Available data.

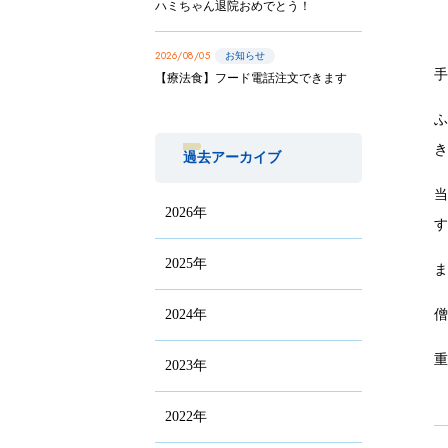
ハミちゃん退院おめでとう！
2026/08/05
お知らせ
【療法食】フード電話注文できます
過去アーカイブ
2026年
2025年
2024年
2023年
2022年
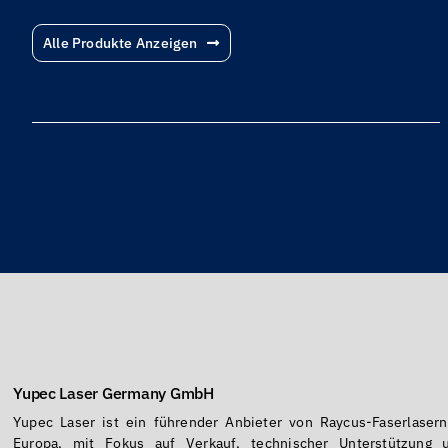
Alle Produkte Anzeigen
Yupec Laser Germany GmbH
Yupec Laser ist ein führender Anbieter von Raycus-Faserlasern
Europa, mit Fokus auf Verkauf, technischer Unterstützung 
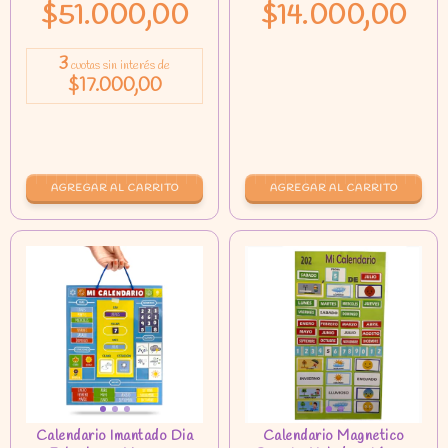
$51.000,00
$14.000,00
3
cuotas sin interés de
$17.000,00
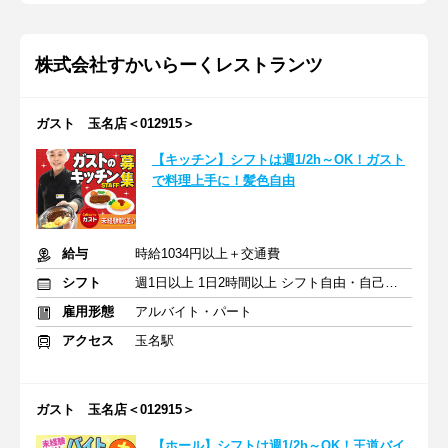
株式会社すかいらーくレストランツ
ガスト 玉名店＜012915＞
【キッチン】シフトは週1/2h～OK！ガスト
で料理上手に！髪色自由
給与
時給1034円以上＋交通費
シフト
週1日以上 1日2時間以上 シフト自由・自己申告
雇用形態
アルバイト・パート
アクセス
玉名駅
ガスト 玉名店＜012915＞
【ホール】シフトは週1/2h～OK！王道バイ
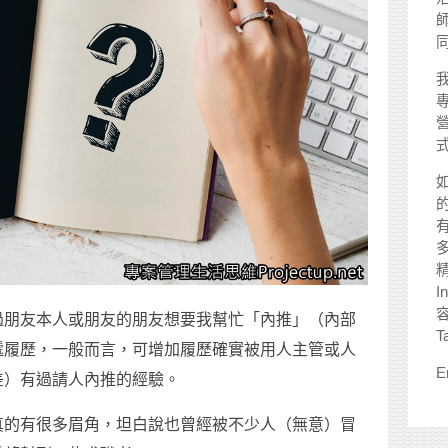
師
I
過朋友本人或朋友的朋友想要我幫忙「內推」（內部
T
遞履歷，一般而言，可增加履歷確實被用人主管或人
E
差）有過請人內推的經驗。
真的有很多眉角，坦白說也曾經被不少人（無意）冒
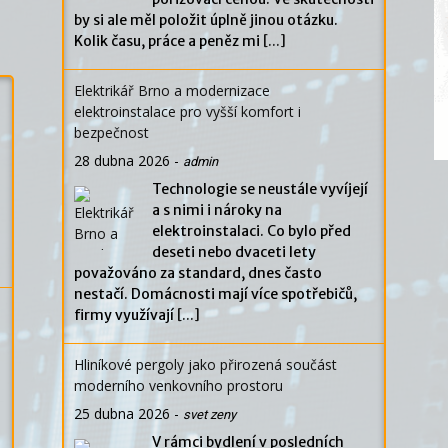
by si ale měl položit úplně jinou otázku.
Kolik času, práce a peněz mi
[...]
Elektrikář Brno a modernizace
elektroinstalace pro vyšší komfort i
bezpečnost
28 dubna 2026
-
admin
Technologie se neustále vyvíjejí
a s nimi i nároky na
elektroinstalaci. Co bylo před
deseti nebo dvaceti lety
považováno za standard, dnes často
nestačí. Domácnosti mají více spotřebičů,
firmy využívají
[...]
Hliníkové pergoly jako přirozená součást
moderního venkovního prostoru
25 dubna 2026
-
svet zeny
V rámci bydlení v posledních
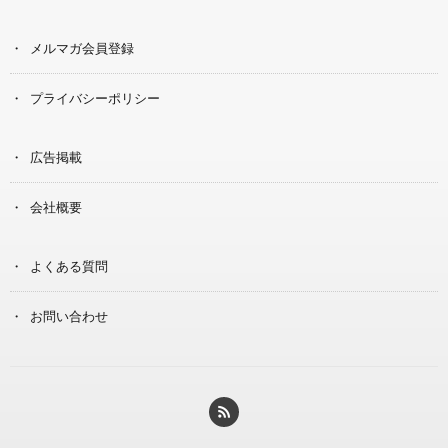
メルマガ会員登録
プライバシーポリシー
広告掲載
会社概要
よくある質問
お問い合わせ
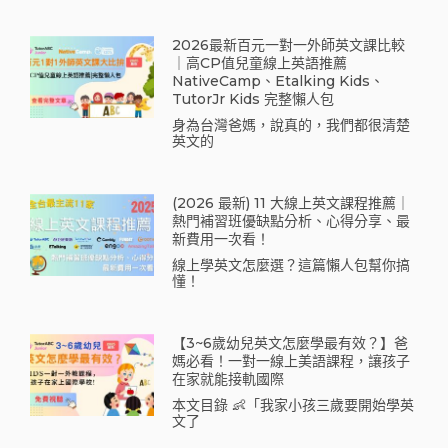
2026最新百元一對一外師英文課比較
｜高CP值兒童線上英語推薦
NativeCamp、Etalking Kids、
TutorJr Kids 完整懶人包
身為台灣爸媽，說真的，我們都很清楚
英文的
(2026 最新) 11 大線上英文課程推薦｜
熱門補習班優缺點分析、心得分享、最
新費用一次看！
線上學英文怎麼選？這篇懶人包幫你搞
懂！
【3~6歲幼兒英文怎麼學最有效？】爸
媽必看！一對一線上美語課程，讓孩子
在家就能接軌國際
本文目錄 👶「我家小孩三歲要開始學英
文了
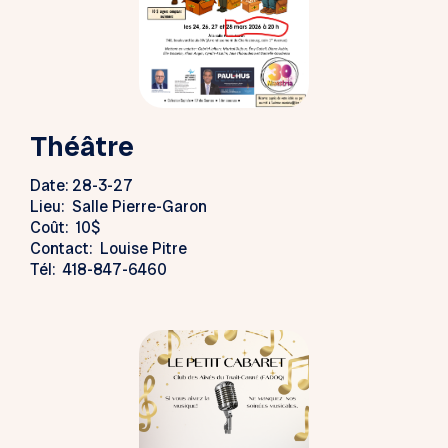
Théâtre
Date: 28-3-27
Lieu: Salle Pierre-Garon
Coût: 10$
Contact: Louise Pitre
Tél: 418-847-6460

What is expected. The output is the records exactly as they read, with no pictures in it.

Output of the exercise.
ハミちゃん退院おめでとう！
2026/08/05
お知らせ
【療法食】フード電話注文できます
過去アーカイブ
2026年
2025年
2024年
2023年
2022年
Alle Produkte Anzeigen
Yupec Laser Germany GmbH
Yupec Laser ist ein führender Anbieter von Raycus-Faserlasern
Europa, mit Fokus auf Verkauf, technischer Unterstützung 
$51.000,00
$14.000,00
3
cuotas sin interés de
$17.000,00
株式会社すかいらーくレストランツ
ガスト 玉名店＜012915＞
【キッチン】シフトは週1/2h～OK！ガスト
で料理上手に！髪色自由
給与
時給1034円以上＋交通費
シフト
週1日以上 1日2時間以上 シフト自由・自己申告
雇用形態
アルバイト・パート
アクセス
玉名駅
ガスト 玉名店＜012915＞
【ホール】シフトは週1/2h～OK！王道バイ
師
I
過朋友本人或朋友的朋友想要我幫忙「內推」（內部
T
遞履歷，一般而言，可增加履歷確實被用人主管或人
E
差）有過請人內推的經驗。
真的有很多眉角，坦白說也曾經被不少人（無意）冒
by si ale měl položit úplně jinou otázku.
Kolik času, práce a peněz mi
[...]
Elektrikář Brno a modernizace
elektroinstalace pro vyšší komfort i
bezpečnost
28 dubna 2026
-
admin
Technologie se neustále vyvíjejí
a s nimi i nároky na
elektroinstalaci. Co bylo před
deseti nebo dvaceti lety
považováno za standard, dnes často
nestačí. Domácnosti mají více spotřebičů,
firmy využívají
[...]
Hliníkové pergoly jako přirozená součást
moderního venkovního prostoru
25 dubna 2026
-
svet zeny
V rámci bydlení v posledních
メルマガ会員登録
プライバシーポリシー
広告掲載
会社概要
よくある質問
お問い合わせ
2026最新百元一對一外師英文課比較
｜高CP值兒童線上英語推薦
NativeCamp、Etalking Kids、
TutorJr Kids 完整懶人包
身為台灣爸媽，說真的，我們都很清楚
英文的
(2026 最新) 11 大線上英文課程推薦｜
熱門補習班優缺點分析、心得分享、最
新費用一次看！
線上學英文怎麼選？這篇懶人包幫你搞
懂！
【3~6歲幼兒英文怎麼學最有效？】爸
媽必看！一對一線上美語課程，讓孩子
在家就能接軌國際
本文目錄 👶「我家小孩三歲要開始學英
文了
Théâtre
Date: 28-3-27
Lieu: Salle Pierre-Garon
Coût: 10$
Contact: Louise Pitre
Tél: 418-847-6460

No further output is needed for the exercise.